Milli ve yerli olmadıklarını söylemiştir.

Devletin polisi, Erdoğan’ın bu dediklerini ciddiye alarak önüne gelenin evine dalmıştır.

Cumhuriyet savcıları, Erdoğan’ın sözlerini ihbar sayıp adliyeleri “hain” gazetecilerle doldurmuştur.

Atanmış hâkimler, saçma sapan deliller icat edip kalem tutan ellere kelepçeyi taktırmış, gazetecileri kodeslere tıkmıştır.

Yaptıkları hukuksuzlukların yanlarına kâr kalacağına emin olan tüm devlet eşrafı doğuda Kürt çocuklarına kurşun sıkmaktan, batıda gençlerin kafasını gaz fişeğiyle kırmaktan fırsat buldukları anlarda hain gazetecilerin peşine düşmüştür.

Koskoca devlet bir adamın iki dudağı arasına sıkışmış cümlelerle kimsenin gözünün yaşına bakmadan, hak, hukuk tanımadan davranmaya başlamıştır.

Erdoğan kendisine muhalif olan herkesi arenanın ortasına savunmasız bir şekilde fırlatıp atmıştır.

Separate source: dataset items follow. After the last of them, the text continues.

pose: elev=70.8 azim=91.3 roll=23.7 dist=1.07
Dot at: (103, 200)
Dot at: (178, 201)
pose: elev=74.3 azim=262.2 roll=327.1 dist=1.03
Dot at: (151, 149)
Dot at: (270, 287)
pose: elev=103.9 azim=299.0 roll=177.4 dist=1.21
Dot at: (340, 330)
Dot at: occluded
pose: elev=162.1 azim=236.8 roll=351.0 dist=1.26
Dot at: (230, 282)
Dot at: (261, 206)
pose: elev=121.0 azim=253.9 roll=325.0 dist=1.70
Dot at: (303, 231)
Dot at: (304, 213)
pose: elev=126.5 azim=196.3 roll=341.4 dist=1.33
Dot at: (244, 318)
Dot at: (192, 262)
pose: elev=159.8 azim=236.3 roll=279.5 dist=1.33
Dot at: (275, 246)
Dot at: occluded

Ahmet Hakan’a kalkan yumruk Recep Tayyip Erdoğan’ın yumruğudur.

Kurtlar vadisi hâline gelmiş memlekette o yumruğu havadan alıp Ahmet Hakan’ın burnuna indirenlerin kimler olduğunun önemi yoktur ki artık!

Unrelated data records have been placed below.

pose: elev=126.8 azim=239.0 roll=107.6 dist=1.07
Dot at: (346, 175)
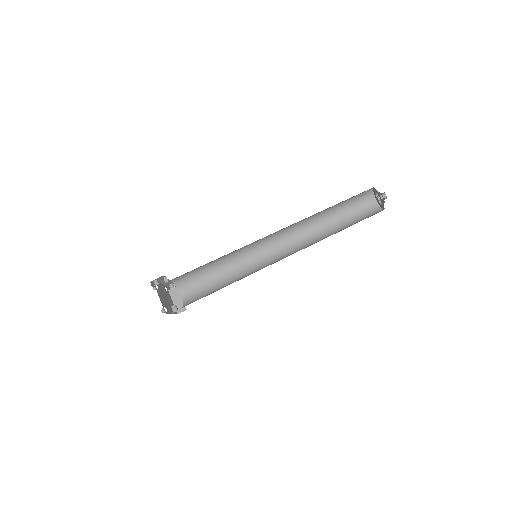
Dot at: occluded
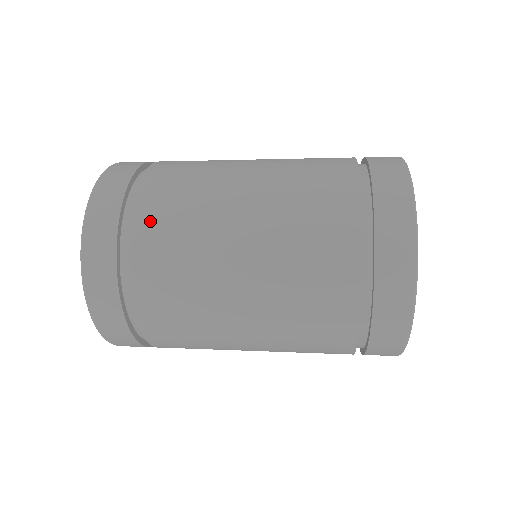
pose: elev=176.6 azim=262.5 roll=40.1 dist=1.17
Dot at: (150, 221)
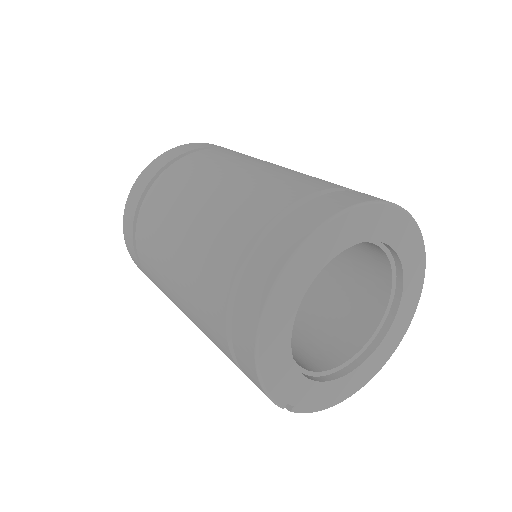
Dot at: (188, 162)
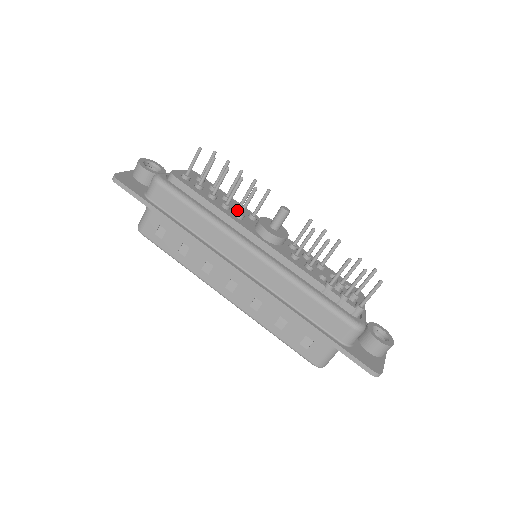
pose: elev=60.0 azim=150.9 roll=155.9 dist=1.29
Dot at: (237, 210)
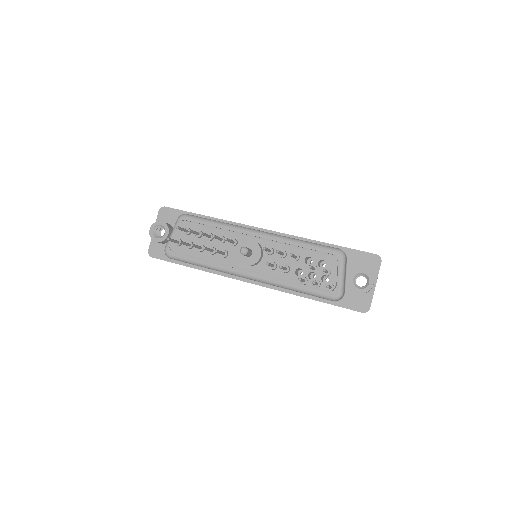
Dot at: (221, 245)
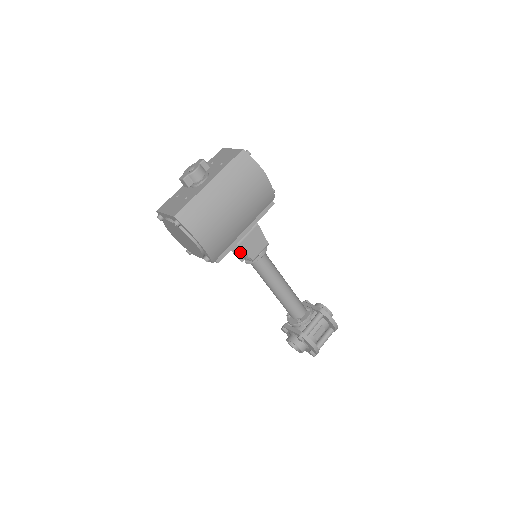
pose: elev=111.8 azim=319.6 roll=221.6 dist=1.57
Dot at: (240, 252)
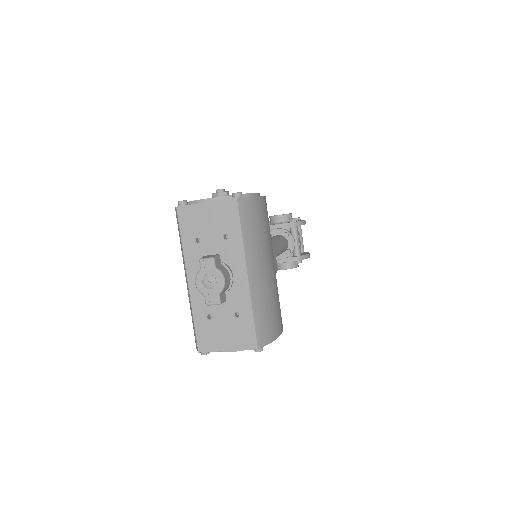
Dot at: occluded
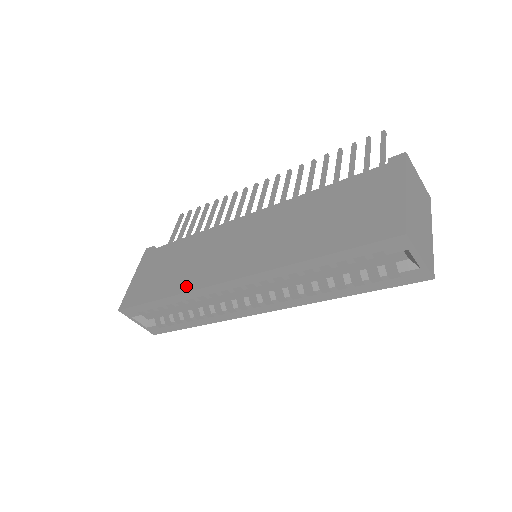
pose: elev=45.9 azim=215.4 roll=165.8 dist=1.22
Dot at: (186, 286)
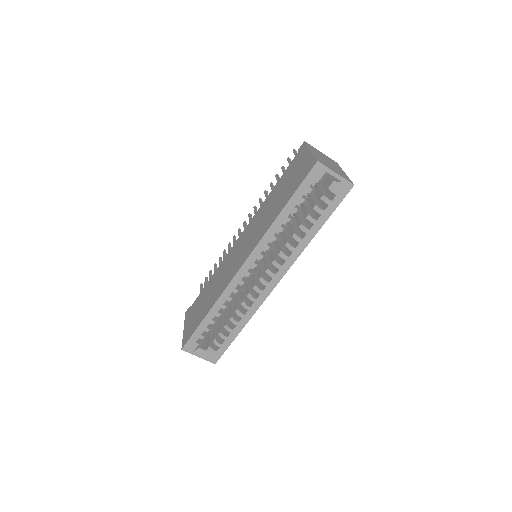
Dot at: (219, 294)
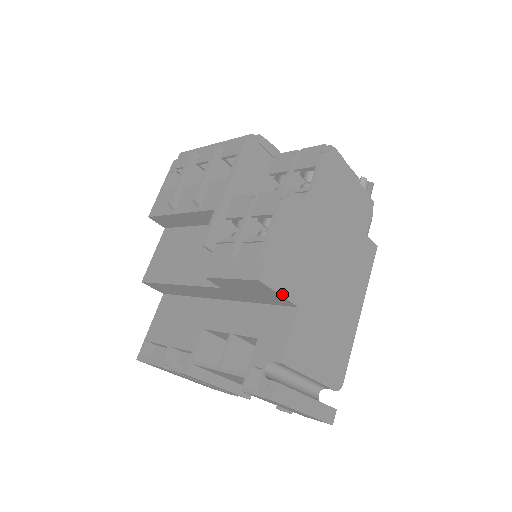
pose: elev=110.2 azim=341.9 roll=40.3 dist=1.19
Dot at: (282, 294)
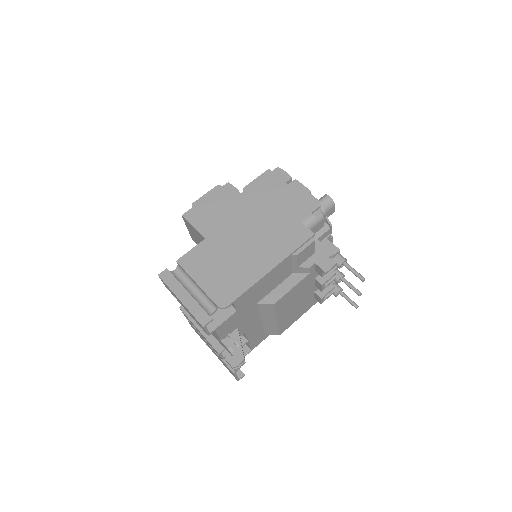
Dot at: (195, 228)
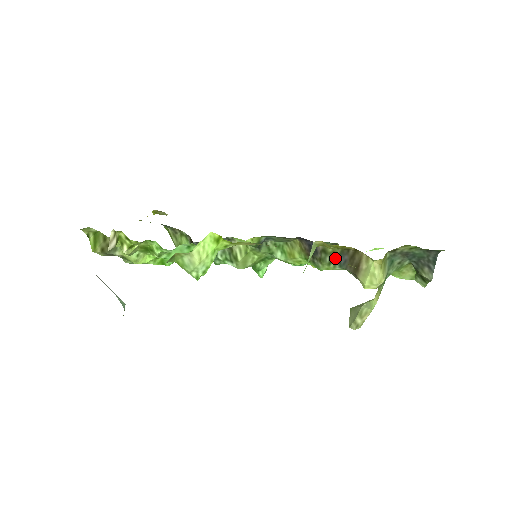
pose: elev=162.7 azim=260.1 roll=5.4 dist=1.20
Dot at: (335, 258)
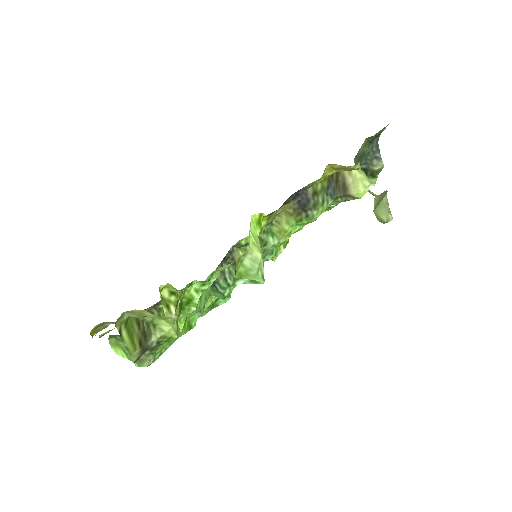
Dot at: (325, 193)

İftira atan, karakter suikastçılığı yapan, ölümle tehdit eden, devletin elindeki dosyalara savcılardan daha rahat ulaşan, photoshop manşetlerle insanların hayatlarıyla oynayan yalancı ve tetikçi “gazeteciler”i Cumhurbaşkanlığı uçağında dizinin dibinde oturtan bir insanın ruh hâlinin gitgellerine kalmış hâldeyiz.

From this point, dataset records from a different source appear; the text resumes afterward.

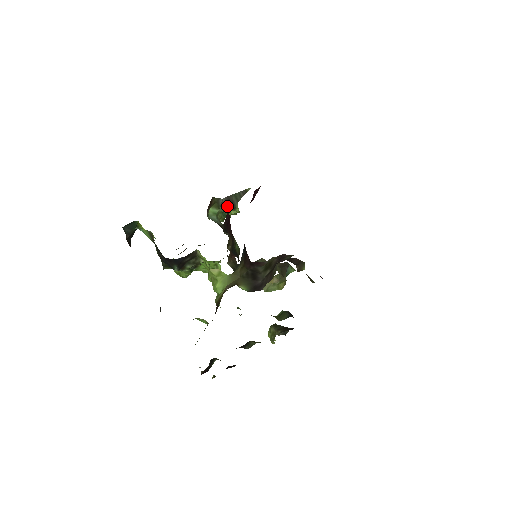
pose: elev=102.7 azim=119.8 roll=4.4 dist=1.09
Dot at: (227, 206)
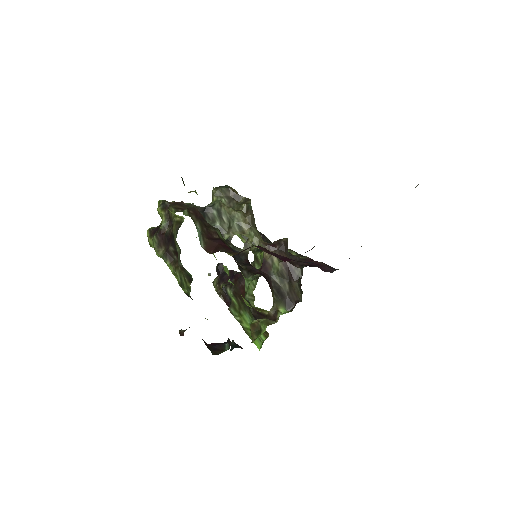
Dot at: occluded
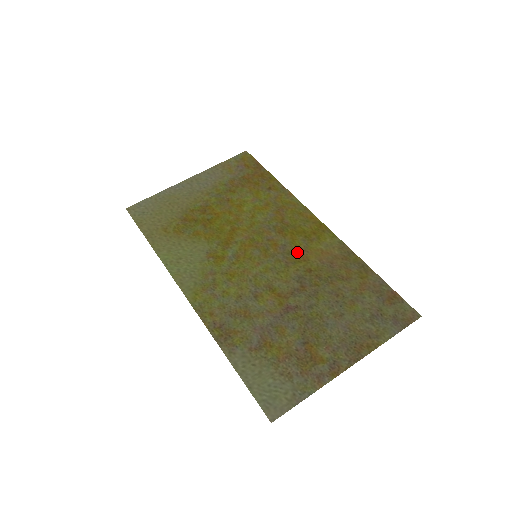
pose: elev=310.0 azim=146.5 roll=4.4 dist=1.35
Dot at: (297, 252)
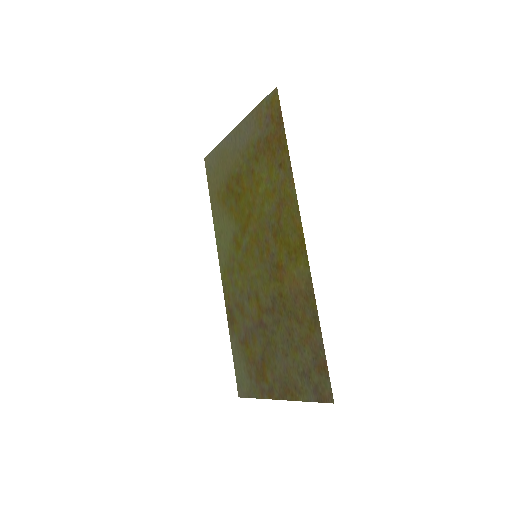
Dot at: (279, 268)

Onun işaret parmağıyla gösterdiği tüm hedeflere kudurmuşçasına saldıran zavallıların tehdidi altındayız.

Tam da böylesi dönemlerde kahpece katledilen dostlarımızın faillerini kahraman ilan eden zihniyetten merhamet falan beklediğimiz yok zaten.

Ama şunu beklemek hakkımız; biraz mert olsunlar.

Gidip Birleşmiş Milletler binalarında memleketi gazeteciler için cennet gibi tarif edip durmasınlar.

“Gücümüz var canlarına okuyoruz” desinler.

“Bize name yapanın binasını basar genel yayın yönetmenine kelepçeyi basarız” desinler.

“Kulağından tuttuğumuzu terrorist ilan eder F tipine tıkarız” desinler.

“Maliyeciyi kapılarına dayar canlarına okuruz” desinler.

“İstesek her birini sokakta yürüyemez hâle getiririz” desinler.

“Yumruğu biz kaldırırız, bir indiren çıkar elbet” desinler.

Sözü kıvırıp durmaya gerek yok, net olsunlar.

Çünkü Kasımpaşalı olmak biraz da bunu gerektirir.